== Task data
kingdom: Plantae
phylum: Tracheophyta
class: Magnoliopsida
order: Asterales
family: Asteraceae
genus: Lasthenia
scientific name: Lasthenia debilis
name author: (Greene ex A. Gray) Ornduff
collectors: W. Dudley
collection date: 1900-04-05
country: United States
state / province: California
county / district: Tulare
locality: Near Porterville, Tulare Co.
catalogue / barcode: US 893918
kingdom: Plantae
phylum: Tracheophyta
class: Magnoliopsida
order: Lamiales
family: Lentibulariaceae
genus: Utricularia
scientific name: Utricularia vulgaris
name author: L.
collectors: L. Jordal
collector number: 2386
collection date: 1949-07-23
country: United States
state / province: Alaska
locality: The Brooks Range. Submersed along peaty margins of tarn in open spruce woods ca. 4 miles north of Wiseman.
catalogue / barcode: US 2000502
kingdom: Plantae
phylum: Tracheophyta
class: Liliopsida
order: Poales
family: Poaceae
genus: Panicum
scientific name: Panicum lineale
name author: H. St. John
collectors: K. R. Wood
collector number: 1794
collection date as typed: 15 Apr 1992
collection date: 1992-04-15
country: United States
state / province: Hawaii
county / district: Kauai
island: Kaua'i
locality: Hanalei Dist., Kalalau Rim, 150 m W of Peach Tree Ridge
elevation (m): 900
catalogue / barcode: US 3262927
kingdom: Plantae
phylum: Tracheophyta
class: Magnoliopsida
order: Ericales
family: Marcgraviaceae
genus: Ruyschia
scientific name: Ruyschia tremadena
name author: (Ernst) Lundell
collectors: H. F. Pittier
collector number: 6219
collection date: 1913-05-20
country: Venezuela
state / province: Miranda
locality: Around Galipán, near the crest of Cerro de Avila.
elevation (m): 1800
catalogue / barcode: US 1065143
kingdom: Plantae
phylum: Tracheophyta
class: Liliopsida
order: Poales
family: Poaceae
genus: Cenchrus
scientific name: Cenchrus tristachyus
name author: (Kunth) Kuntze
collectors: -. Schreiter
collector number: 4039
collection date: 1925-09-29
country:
====
Copy every line of the material above without changing a single character.

kingdom: Plantae
phylum: Tracheophyta
class: Magnoliopsida
order: Asterales
family: Asteraceae
genus: Lasthenia
scientific name: Lasthenia debilis
name author: (Greene ex A. Gray) Ornduff
collectors: W. Dudley
collection date: 1900-04-05
country: United States
state / province: California
county / district: Tulare
locality: Near Porterville, Tulare Co.
catalogue / barcode: US 893918
kingdom: Plantae
phylum: Tracheophyta
class: Magnoliopsida
order: Lamiales
family: Lentibulariaceae
genus: Utricularia
scientific name: Utricularia vulgaris
name author: L.
collectors: L. Jordal
collector number: 2386
collection date: 1949-07-23
country: United States
state / province: Alaska
locality: The Brooks Range. Submersed along peaty margins of tarn in open spruce woods ca. 4 miles north of Wiseman.
catalogue / barcode: US 2000502
kingdom: Plantae
phylum: Tracheophyta
class: Liliopsida
order: Poales
family: Poaceae
genus: Panicum
scientific name: Panicum lineale
name author: H. St. John
collectors: K. R. Wood
collector number: 1794
collection date as typed: 15 Apr 1992
collection date: 1992-04-15
country: United States
state / province: Hawaii
county / district: Kauai
island: Kaua'i
locality: Hanalei Dist., Kalalau Rim, 150 m W of Peach Tree Ridge
elevation (m): 900
catalogue / barcode: US 3262927
kingdom: Plantae
phylum: Tracheophyta
class: Magnoliopsida
order: Ericales
family: Marcgraviaceae
genus: Ruyschia
scientific name: Ruyschia tremadena
name author: (Ernst) Lundell
collectors: H. F. Pittier
collector number: 6219
collection date: 1913-05-20
country: Venezuela
state / province: Miranda
locality: Around Galipán, near the crest of Cerro de Avila.
elevation (m): 1800
catalogue / barcode: US 1065143
kingdom: Plantae
phylum: Tracheophyta
class: Liliopsida
order: Poales
family: Poaceae
genus: Cenchrus
scientific name: Cenchrus tristachyus
name author: (Kunth) Kuntze
collectors: -. Schreiter
collector number: 4039
collection date: 1925-09-29
country:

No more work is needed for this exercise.